When the kids were little, it seemed as if all hell would break lose when Tim would leave town, but when I was away, Tim would say things like, "We made a quick trip downtown so I could show the kids what a real Picasso looks like. There was a parking space right in front, and the stroller made everything so easy!" Then he would leave town again, and I'd be like, "Well, we all have diarrhea. And croup. Bright spot? We had a productive discussion as to whether diarrhea should be called #1 1/2 or #3."

The best/worst example of this phenomenon was when he got an extended assignment for his firm in Paris.  I was pregnant, with a sick toddler and a my own case of walking pneumonia. Oh, and my rib was cracked from coughing.

I'm sure Tim dreaded calling home.

But for some reason that didn't stop him from telling me about the great wine selection and how at one restaurant the staff rolled a cart to the table upon which sat, "The biggest cheese wheel I've ever seen!" I didn't even know what that meant, but in my diminished and desperate state, upon hearing that my husband was enjoying wine, freedom, the City of Light, and an enormous quantity of CHEESE, I was fraught with jealousy.

I share this because on Saturday, while I was away at a fantastic blog conference, almost 14 years after the cheese wheel incident, I think we are more than even.

I received this email from Tim while I was sitting in the warm sunshine, connecting with old friends and new:

BTW, I came home after dropping Margaret off and Shadow had got into
the trash and eaten several boxes of raisins.  I made her throw up with
hydrogen peroxide (there were raisins in the vomit).  But within seconds
Charlie was chowing down on the peroxide-laced vomit.  So I put him inside
while Shadow barfed outside, only to find when I returned to the kitchen
that Charlie had barfed and was promptly snacking on the twice recycled
vomit (is that like double baked potatoes?).  Definitely could have used an
extra set of hands!

Things have since calmed down.

Hope you're having fun.  Look forward to having you home tomorrow.

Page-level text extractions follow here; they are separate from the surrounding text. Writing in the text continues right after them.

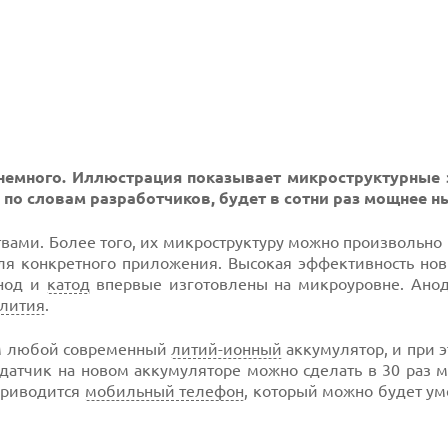
 немного. Иллюстрация показывает микроструктурные
, по словам разработчиков, будет в сотни раз мощнее 
вами. Более того, их микроструктуру можно произвольно 
ля конкретного приложения. Высокая эффективность нов
анод и
катод
впервые изготовлены на микроуровне. Анод
лития
.
ем любой современный
литий-ионный
аккумулятор, и при 
датчик на новом аккумуляторе можно сделать в 30 раз 
приводится
мобильный телефон
, который можно будет у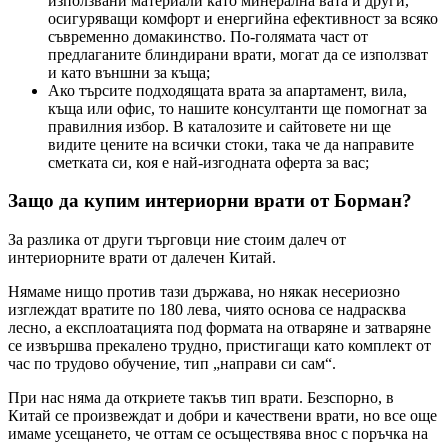
използвани материали като минерална вата и други,
осигуряващи комфорт и енергийна ефективност за всяко
съвременно домакинство. По-голямата част от
предлаганите блиндирани врати, могат да се използват
и като външни за къща;
Ако търсите подходящата врата за апартамент, вила,
къща или офис, то нашите консултанти ще помогнат за
правилния избор. В каталозите и сайтовете ни ще
видите цените на всички стоки, така че да направите
сметката си, коя е най-изгодната оферта за вас;
Защо да купим интериорни врати от Борман?
За разлика от други търговци ние стоим далеч от
интериорните врати от далечен Китай.
Нямаме нищо против тази държава, но някак несериозно
изглеждат вратите по 180 лева, чиято основа се надрасква
лесно, а експлоатацията под формата на отваряне и затваряне
се извършва прекалено трудно, пристигащи като комплект от
час по трудово обучение, тип „направи си сам“.
При нас няма да откриете такъв тип врати. Безспорно, в
Китай се произвеждат и добри и качествени врати, но все още
имаме усещането, че оттам се осъществява внос с поръчка на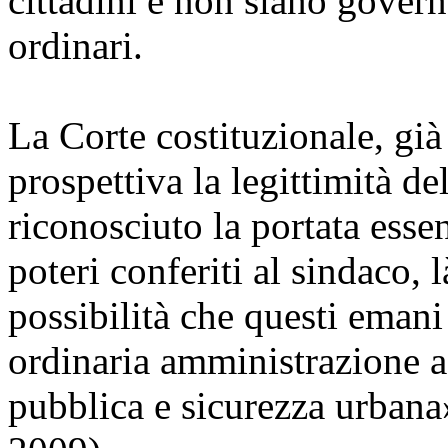
cittadini e non siano govern
ordinari.
La Corte costituzionale, già
prospettiva la legittimità d
riconosciuto la portata ess
poteri conferiti al sindaco, 
possibilità che questi eman
ordinaria amministrazione a 
pubblica e sicurezza urbana»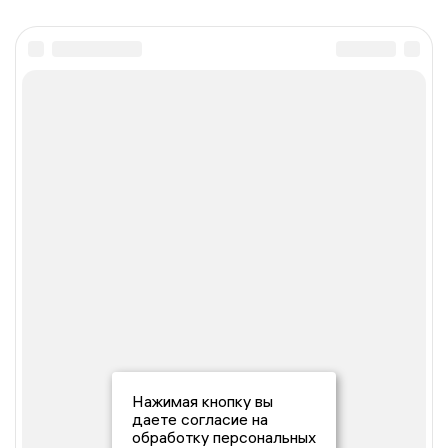
Нажимая кнопку вы
даете согласие на
обработку персональных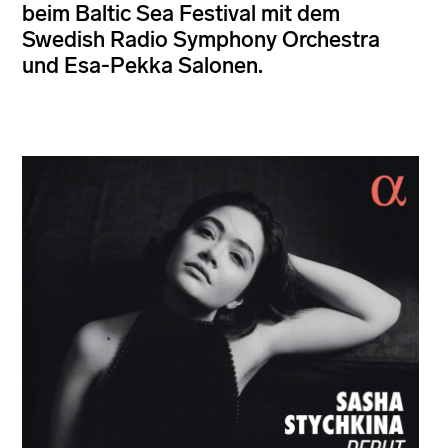
beim Baltic Sea Festival mit dem
Swedish Radio Symphony Orchestra
und Esa-Pekka Salonen.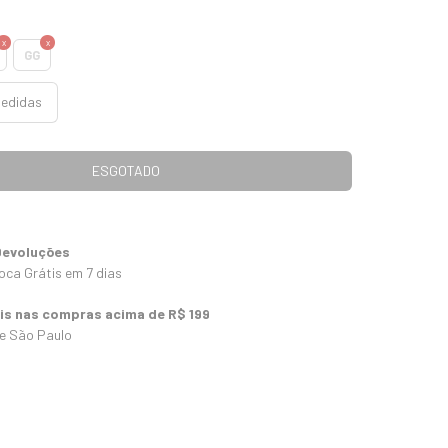
GG
medidas
Devoluções
oca Grátis em 7 dias
tis nas compras acima de R$ 199
 e São Paulo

Of course my first concern was for the puppies, because raisins can be lethal for dogs. Little Charlie only weighs 7 lbs, so the prospect of his ingesting even a single raisin was terrifying. Fortunately they are both fine!

Once we were able to determine that they would be okay, I was able to laugh at Tim's email.

I mean, I think the phrase "peroxide-laced vomit" earns him his stripes when it comes to being in the trenches solo, for sure. His story has several moving parts including peril and bodily fluids, so let's just give him props right here.

I was glad he was on duty, that the situation turned out well, AND that I was over an hour away from home.

p.s. The two happy pups are cuddled at my feet right now.

p.p.s. What do you think about the diarrhea question?